Yes, that is a valid point. However that is not what you said, which was:
> Problem is that it requires that the app handle all the security aspects of talking to the Internet
which is not unique to applications using this daemon, or even to WebSocket applications in general. That's borderline FUD. Combined with the inaccurate statements you made to back it up, your original post is simply incorrect and misleading.
> if you think you've found the "right" solution and someone is just "wrong", there's usually a trade-off you missed somewhere and a concern they're considering that you're not.
No, not if the "right" solution is backed by facts and research, and the "wrong" solution is based on demonstrably incorrect half-remembered mistruths from ten years ago. There's not really a tradeoff there.
There is no reason not to think that anyone who has written an app to use STDIO may be more likely, in fact, to have a safe string-parsing/protocol handler setup. I mean, there is no guarantee that just because an app uses STDIO, they have exposed their strlen() and its ilk to the world ..
.. and the thing is, its not the 90's any more. There are a lot of great tools that can be exposed on this interface, if you think about it, quite safely ..
tl;dr: sqlite.org and fossil-scm.org run using a simple HTTP server via inetd and some parts of the website are CGI scripts. In 2010 they served over a quarter million requests per day on a tiny VPS with only 3% CPU load.

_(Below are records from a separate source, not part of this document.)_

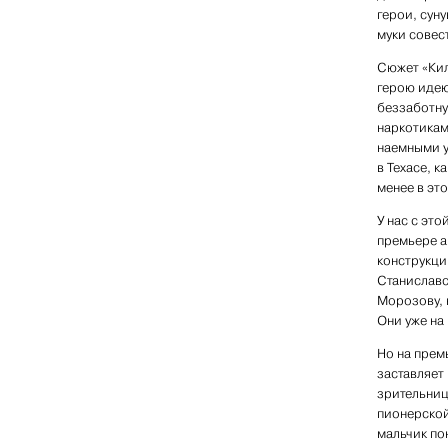
герои, суну
муки совест
Сюжет «Кил
герою идею
беззаботну
наркотикам
наемными у
в Техасе, к
менее в эт
У нас с это
премьере а
конструкци
Станиславс
Морозову, 
Они уже на 
Но на прем
заставляет
зрительниц
пионерской
мальчик пон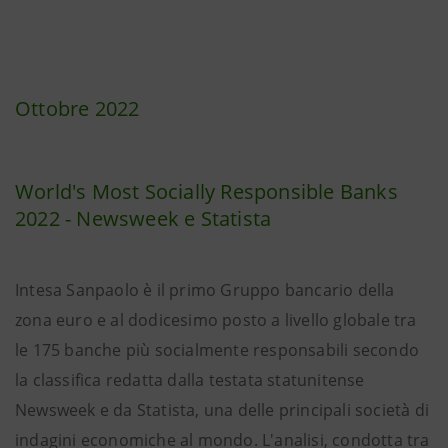
Ottobre 2022
World's Most Socially Responsible Banks
2022 - Newsweek e Statista
Intesa Sanpaolo è il primo Gruppo bancario della
zona euro e al dodicesimo posto a livello globale tra
le 175 banche più socialmente responsabili secondo
la classifica redatta dalla testata statunitense
Newsweek e da Statista, una delle principali società di
indagini economiche al mondo. L'analisi, condotta tra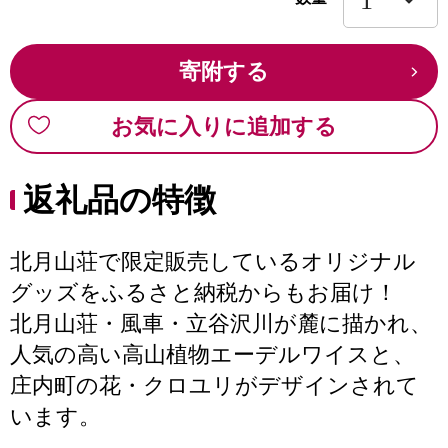
寄附する
お気に入りに追加する
返礼品の特徴
北月山荘で限定販売しているオリジナル
グッズをふるさと納税からもお届け！
北月山荘・風車・立谷沢川が麓に描かれ、
人気の高い高山植物エーデルワイスと、
庄内町の花・クロユリがデザインされて
います。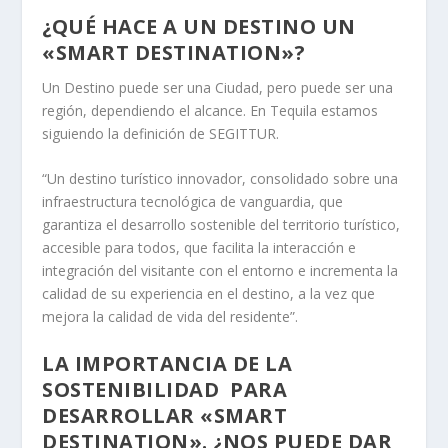
¿QUÉ HACE A UN DESTINO UN
«SMART DESTINATION»?
Un Destino puede ser una Ciudad, pero puede ser una
región, dependiendo el alcance. En Tequila estamos
siguiendo la definición de SEGITTUR.
“Un destino turístico innovador, consolidado sobre una
infraestructura tecnológica de vanguardia, que
garantiza el desarrollo sostenible del territorio turístico,
accesible para todos, que facilita la interacción e
integración del visitante con el entorno e incrementa la
calidad de su experiencia en el destino, a la vez que
mejora la calidad de vida del residente”.
LA IMPORTANCIA DE LA
SOSTENIBILIDAD PARA
DESARROLLAR «SMART
DESTINATION». ¿NOS PUEDE DAR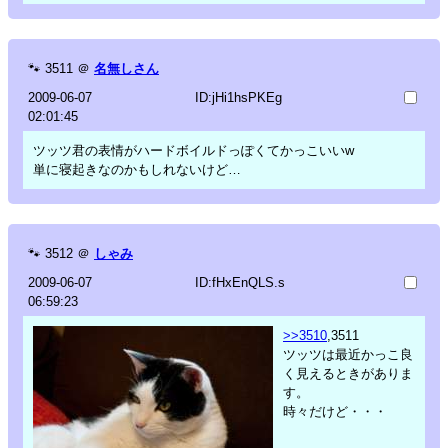
🐾
3511
＠
名無しさん
2009-06-07
ID:jHi1hsPKEg
02:01:45
ツッツ君の表情がハードボイルドっぽくてかっこいいw
単に寝起きなのかもしれないけど…
🐾
3512
＠
しゃみ
2009-06-07
ID:fHxEnQLS.s
06:59:23
>>3510
,3511
ツッツは最近かっこ良
く見えるときがありま
す。
時々だけど・・・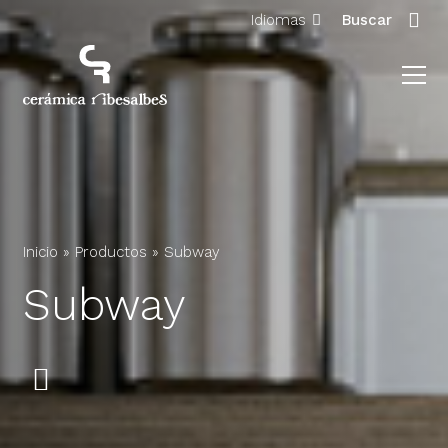
Idiomas
Buscar
Inicio
»
Productos
»
Subway
Subway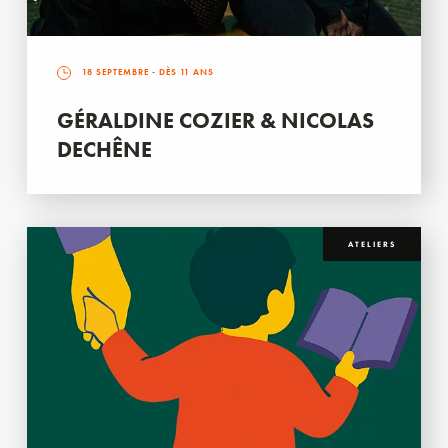
18 SEPTEMBRE
- DÈS 11 ANS
GÉRALDINE COZIER & NICOLAS
DECHÊNE
ATELIERS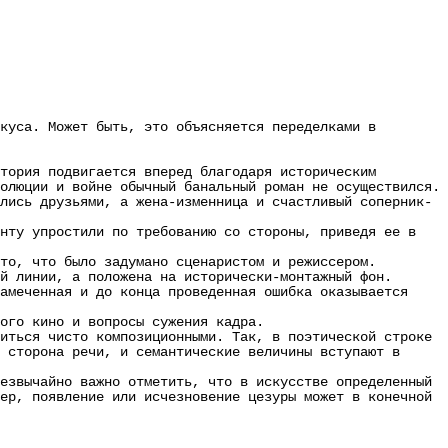
уса. Может быть, это объясняется переделками в
ория подвигается вперед благодаря историческим
олюции и войне обычный банальный роман не осуществился.
лись друзьями, а жена-изменница и счастливый соперник-
ту упростили по требованию со стороны, приведя ее в
о, что было задумано сценаристом и режиссером.
й линии, а положена на исторически-монтажный фон.
меченная и до конца проведенная ошибка оказывается
го кино и вопросы сужения кадра.
ться чисто композиционными. Так, в поэтической строке
 сторона речи, и семантические величины вступают в
звычайно важно отметить, что в искусстве определенный
ер, появление или исчезновение цезуры может в конечной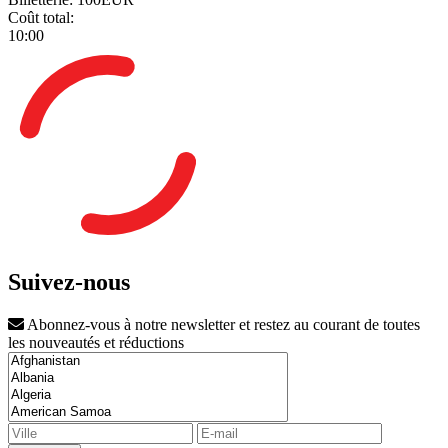
Coût total:
10:00
Suivez-nous
Abonnez-vous à notre newsletter et restez au courant de toutes
les nouveautés et réductions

So I've been curious about this; Nimrod has some SCGI libraries and the like built in, but I didn't know whether that would be good enough for real world usage without building a concurrent application server into my App itself. How does it handle multiple requests at once without impacting performance badly? I know that's a noob question, I struggled to find good information on SCGI/CGI for today's use cases, so I sort of wrote it off as too hard basket...
CGI (when used with suexec) is still the tool of choice for your usual low-coat shared webhosting provider, and it's still good enough if all your customers want to do is deploy Wordpress, phpBB and maybe some custom PHP and Perl CGI scripts.
Take a look at how the Leap Motion works. You connect the Leap Motion to your usb port, a demon/service interacts with the Leap Motion and opens a websocket server on localhost so that websites can interact with the hardware device without browser plugins.
Thanks lhaussknecht That's also what I thought! I don't understand the negativity here!
"Oh, this is a toy. Oh, this doesn't meet my Enterprise needs. Oh, this isn't EAL7¹ Certified, I can't run my Atombomb defense system with it."
Dear Ladies and Gentlemen, you have to admit that this is ueber useful for so many scenarios, that are out of the box, you're thinking in.
I can now hack a firebase clone, just for fun and my prototypes don't require the setup of dozens or a hundred npm packages. Besides the coolness of NodeJS, there are still some use-cases for hackers with this.